Background: Flow cytometry is a powerful technique that provides information regarding cell properties. In this study, we evaluated the analytical performance of a new flow cytometer, the 10-color BD FACSLyricTM , which could help doctors obtain reliable test results prior to clinical research.
Methods: We used SpheroTM Rainbow Calibration Particles and the SpheroTM Nano Fluorescent Particle Size Standard Kit to validate the fluorescence sensitivity and linearity. The Beckman Coulter IMMUNO-TROL Cell was used as the quality control to evaluate the accuracy and reproducibility of surface markers detected by the flow cytometer. Furthermore, BD Calibrate APC Beads and CS&T Research Beads were applied to calculate the carry-over contamination rate and assess the instrument stability.

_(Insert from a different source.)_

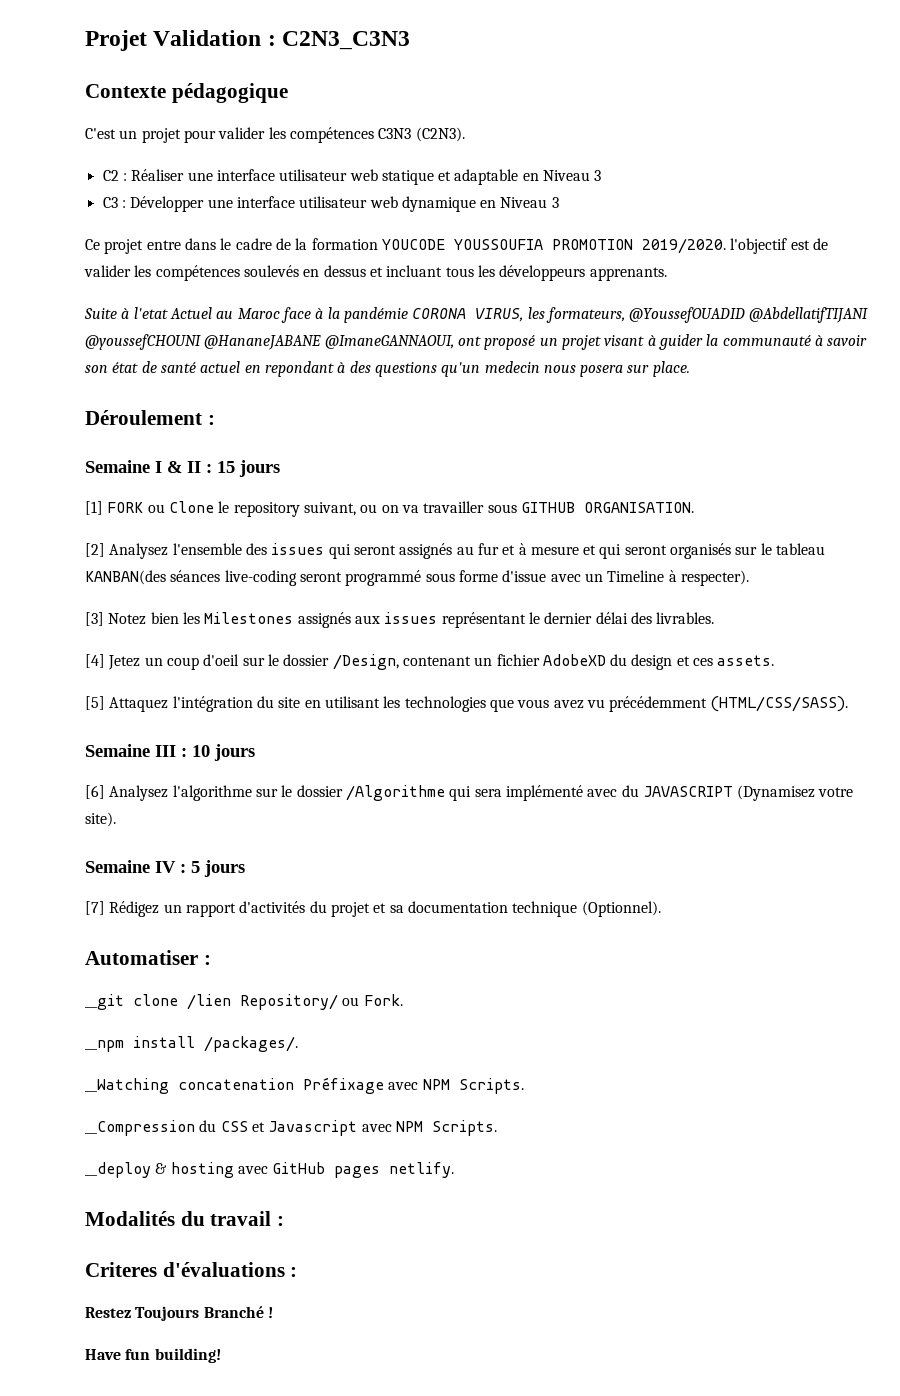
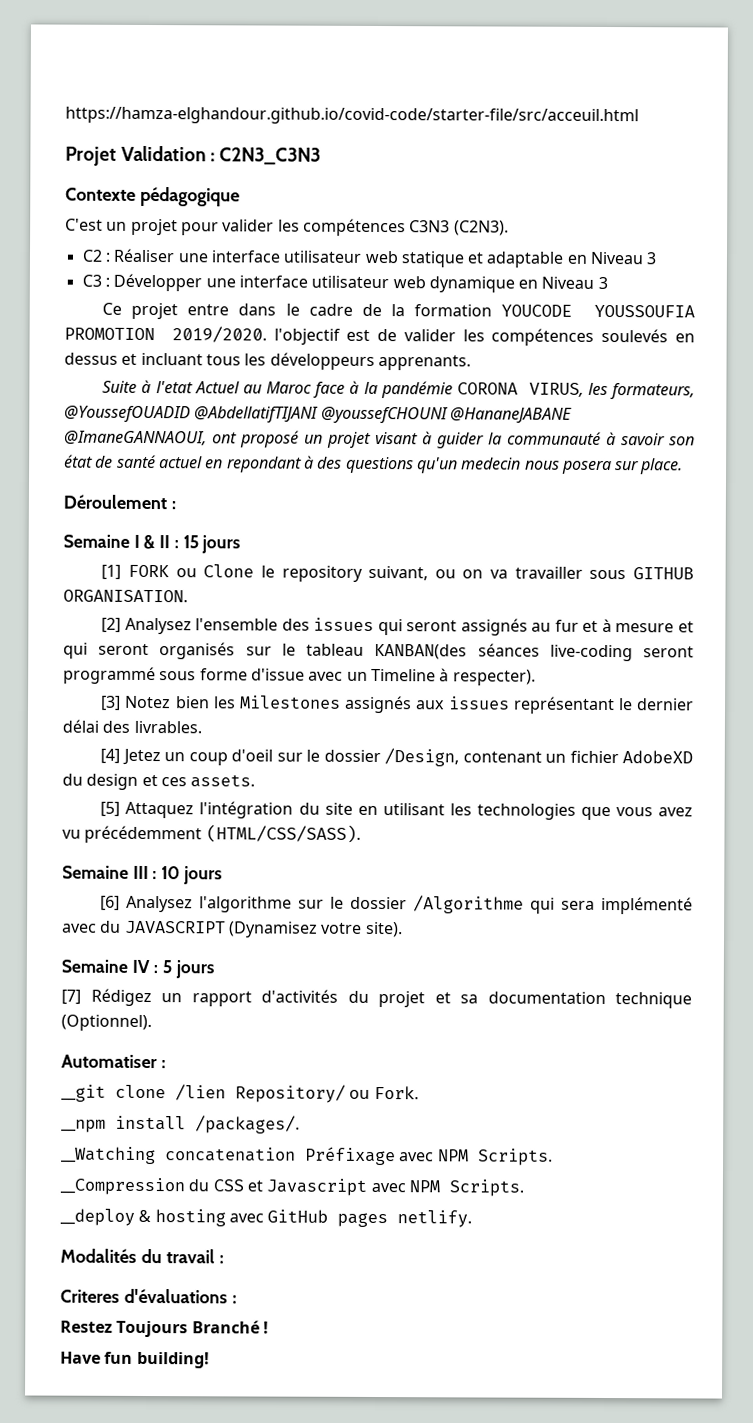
(85, 40) none -> [65,106,639,126] https://hamza-elghandour.github.io/covid-code/starter-file/src/acceuil.html //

Results: A linear regression equation between the molecules of equivalent soluble fluorochrome and fluorescence detection limit showed a good linear fit (R2 > 0.99). The minimum bead size detected by side scatter was 0.22 μm. The coefficient of variation percentage of each fluorescence channel was below 2%, and the carry-over contamination rate of the cytometer was under 0.2%. After running the BD FACSLyricTM cytometer continuously for 8 h, the median fluorescence index of particles remained close to that at the time of cytometer startup.
Conclusions: The 10-color BD FACSLyricTM cytometer showed good performance in the evaluation performed in this study and may be trusted to provide accurate results for clinical research.
Keywords: BD FACSLyricTM; flow cytometer; lymphocytes subset; performance.
© 2021 The Authors. Journal of Clinical Laboratory Analysis published by Wiley Periodicals LLC.